Developing high-performance nitrogen reduction reaction (NRR) electrocatalysts is an ongoing challenge. Herein, we report a pyrolysis-free synthetic method for introducing ordered quasi-phthalocyanine N-coordinated transition metal (Ti, Cu, or Co) centers into a conjugated two-dimensional (2D) covalent organic framework (COF) for enhanced NRR performance. Detailed experiments and characterizations revealed that the NRR activity of Ti-COF was clearly better than that of Cu-COF and Co-COF, because of the superior abilities of Ti metal centers in activating inert N-2 molecules and suppressing the hydrogen evolution reaction (HER). The resulting Ti-COF exhibits a high NH3 yield of 26.89 mu g h(-1) mg(cat)(-1) and a Faradaic efficiency of 34.62% for NRR. Density functional theory (DFT) calculations verify that Ti-COF can effectively adsorb and activate N-2 molecules and inhibit HER compared with Cu-COF, Co-COF, and pristine COF catalysts.
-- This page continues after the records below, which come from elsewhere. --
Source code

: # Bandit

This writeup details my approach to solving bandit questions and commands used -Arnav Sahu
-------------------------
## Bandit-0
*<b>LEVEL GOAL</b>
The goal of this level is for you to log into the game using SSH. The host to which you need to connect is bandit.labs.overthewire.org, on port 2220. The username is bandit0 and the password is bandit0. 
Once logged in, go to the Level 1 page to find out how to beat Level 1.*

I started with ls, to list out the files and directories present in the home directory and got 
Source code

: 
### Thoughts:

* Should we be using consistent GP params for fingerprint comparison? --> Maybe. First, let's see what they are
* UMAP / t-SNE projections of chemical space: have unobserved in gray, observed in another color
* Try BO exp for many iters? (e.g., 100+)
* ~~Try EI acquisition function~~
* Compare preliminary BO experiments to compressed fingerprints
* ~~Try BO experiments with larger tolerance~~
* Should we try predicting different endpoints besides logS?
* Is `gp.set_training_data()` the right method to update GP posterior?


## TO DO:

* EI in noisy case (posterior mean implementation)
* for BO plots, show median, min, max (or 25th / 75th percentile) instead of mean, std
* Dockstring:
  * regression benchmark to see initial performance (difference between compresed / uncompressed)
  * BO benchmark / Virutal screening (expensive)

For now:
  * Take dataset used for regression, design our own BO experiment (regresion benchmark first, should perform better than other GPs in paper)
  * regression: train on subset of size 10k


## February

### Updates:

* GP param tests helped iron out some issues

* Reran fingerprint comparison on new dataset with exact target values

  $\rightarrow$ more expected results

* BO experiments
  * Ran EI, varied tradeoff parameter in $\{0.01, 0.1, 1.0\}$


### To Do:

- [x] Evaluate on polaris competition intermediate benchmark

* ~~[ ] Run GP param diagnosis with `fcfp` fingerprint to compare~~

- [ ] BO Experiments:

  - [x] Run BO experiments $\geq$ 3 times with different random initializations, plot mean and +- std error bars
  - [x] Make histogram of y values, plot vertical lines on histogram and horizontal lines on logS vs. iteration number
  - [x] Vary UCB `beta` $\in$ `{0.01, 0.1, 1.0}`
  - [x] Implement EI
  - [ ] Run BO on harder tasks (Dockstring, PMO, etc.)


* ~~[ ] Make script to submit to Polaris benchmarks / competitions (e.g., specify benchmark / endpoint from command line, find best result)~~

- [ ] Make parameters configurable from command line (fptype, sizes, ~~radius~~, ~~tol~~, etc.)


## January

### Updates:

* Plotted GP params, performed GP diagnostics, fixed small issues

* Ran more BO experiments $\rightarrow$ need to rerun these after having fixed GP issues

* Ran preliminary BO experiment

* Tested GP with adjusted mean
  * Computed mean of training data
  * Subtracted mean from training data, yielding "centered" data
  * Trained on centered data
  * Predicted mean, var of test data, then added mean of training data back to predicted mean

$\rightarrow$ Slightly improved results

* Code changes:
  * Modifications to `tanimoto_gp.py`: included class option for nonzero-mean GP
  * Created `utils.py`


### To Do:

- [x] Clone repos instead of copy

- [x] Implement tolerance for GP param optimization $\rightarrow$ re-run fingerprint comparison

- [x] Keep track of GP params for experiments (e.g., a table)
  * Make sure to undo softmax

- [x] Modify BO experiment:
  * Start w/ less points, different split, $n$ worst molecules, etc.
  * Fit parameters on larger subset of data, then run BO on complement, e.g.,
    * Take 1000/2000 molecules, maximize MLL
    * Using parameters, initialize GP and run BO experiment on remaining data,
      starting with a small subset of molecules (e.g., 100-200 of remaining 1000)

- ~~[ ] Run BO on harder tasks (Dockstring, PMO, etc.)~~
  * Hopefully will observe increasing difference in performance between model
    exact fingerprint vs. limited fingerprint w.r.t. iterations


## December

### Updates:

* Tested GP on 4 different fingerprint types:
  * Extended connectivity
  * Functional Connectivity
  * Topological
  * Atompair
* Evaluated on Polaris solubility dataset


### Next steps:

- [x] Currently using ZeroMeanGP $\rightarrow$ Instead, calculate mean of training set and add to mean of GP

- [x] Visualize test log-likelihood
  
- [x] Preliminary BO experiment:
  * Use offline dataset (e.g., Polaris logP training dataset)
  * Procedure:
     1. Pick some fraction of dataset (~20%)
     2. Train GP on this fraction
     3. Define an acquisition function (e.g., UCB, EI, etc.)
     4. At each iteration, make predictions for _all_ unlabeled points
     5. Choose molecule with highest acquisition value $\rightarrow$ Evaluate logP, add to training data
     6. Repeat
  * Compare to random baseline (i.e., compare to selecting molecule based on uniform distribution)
This work opens a new avenue for developing 2D-COF materials that contain abundant coordinated transition metal centers toward electrocatalytic NRR.

Automated summary

The study presents a pyrolysis-free approach to incorporate ordered quasi-phthalocyanine N-coordinated transition metal centers into a 2D covalent organic framework for enhanced NRR performance. Among the Ti, Cu, and Co variants, Ti-COF exhibited superior NRR activity due to its ability to activate N-2 molecules and suppress HER. This work demonstrates the potential of 2D-COF materials with coordinated transition metal centers for efficient electrocatalytic NRR.